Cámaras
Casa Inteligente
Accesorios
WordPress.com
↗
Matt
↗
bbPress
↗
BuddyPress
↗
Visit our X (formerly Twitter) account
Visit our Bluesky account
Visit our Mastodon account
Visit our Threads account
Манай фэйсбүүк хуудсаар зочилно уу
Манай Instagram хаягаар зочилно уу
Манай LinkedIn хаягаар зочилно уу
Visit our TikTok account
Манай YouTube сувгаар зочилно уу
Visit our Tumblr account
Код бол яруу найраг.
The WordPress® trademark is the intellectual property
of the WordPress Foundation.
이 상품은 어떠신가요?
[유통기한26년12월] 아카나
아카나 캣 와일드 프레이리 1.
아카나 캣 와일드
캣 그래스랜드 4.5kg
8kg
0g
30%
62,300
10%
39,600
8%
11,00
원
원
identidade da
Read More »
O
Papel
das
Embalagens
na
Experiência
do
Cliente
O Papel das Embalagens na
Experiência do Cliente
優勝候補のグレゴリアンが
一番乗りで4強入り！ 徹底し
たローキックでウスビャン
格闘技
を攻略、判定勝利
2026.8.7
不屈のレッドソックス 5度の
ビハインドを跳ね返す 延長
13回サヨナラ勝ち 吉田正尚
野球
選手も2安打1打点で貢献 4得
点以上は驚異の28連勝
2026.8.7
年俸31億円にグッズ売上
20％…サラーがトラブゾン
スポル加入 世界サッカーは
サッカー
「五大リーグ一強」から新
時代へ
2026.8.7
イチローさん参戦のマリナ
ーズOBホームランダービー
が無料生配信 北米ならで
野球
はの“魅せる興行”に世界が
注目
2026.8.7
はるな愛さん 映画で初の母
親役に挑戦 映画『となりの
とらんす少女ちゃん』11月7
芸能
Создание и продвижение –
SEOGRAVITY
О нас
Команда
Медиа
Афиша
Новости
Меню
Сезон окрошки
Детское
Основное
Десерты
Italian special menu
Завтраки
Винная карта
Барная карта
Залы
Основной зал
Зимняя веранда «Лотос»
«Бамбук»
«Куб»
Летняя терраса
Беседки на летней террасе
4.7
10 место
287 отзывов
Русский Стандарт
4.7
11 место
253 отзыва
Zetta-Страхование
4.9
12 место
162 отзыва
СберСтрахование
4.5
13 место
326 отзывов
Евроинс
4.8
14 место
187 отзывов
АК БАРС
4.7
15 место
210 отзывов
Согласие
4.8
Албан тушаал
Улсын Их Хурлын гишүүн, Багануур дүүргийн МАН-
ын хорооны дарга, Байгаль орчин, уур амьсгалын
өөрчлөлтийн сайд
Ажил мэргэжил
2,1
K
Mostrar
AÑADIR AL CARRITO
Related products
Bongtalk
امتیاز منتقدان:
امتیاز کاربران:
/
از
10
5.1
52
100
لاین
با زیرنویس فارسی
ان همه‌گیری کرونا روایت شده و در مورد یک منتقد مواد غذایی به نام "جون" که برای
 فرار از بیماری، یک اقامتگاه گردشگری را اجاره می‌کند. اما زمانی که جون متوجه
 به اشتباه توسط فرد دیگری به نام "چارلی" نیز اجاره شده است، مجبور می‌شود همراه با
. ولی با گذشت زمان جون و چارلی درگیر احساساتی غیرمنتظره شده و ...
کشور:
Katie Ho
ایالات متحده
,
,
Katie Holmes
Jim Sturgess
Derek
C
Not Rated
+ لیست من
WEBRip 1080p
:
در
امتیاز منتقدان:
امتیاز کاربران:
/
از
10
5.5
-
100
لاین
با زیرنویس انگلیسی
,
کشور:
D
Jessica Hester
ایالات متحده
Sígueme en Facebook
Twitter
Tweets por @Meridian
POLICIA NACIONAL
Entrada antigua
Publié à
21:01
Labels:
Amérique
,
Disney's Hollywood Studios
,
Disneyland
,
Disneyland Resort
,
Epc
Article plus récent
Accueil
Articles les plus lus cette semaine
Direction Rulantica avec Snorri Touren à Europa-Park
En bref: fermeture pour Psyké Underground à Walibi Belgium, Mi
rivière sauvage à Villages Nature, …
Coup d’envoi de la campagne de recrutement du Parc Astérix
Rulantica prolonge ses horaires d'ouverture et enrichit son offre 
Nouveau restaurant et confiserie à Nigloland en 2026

□ □ □

● **Goal of the exercise**
One number is all the reply should hold: how many lines in these records include the word "plus".

● **Solved exercise**
2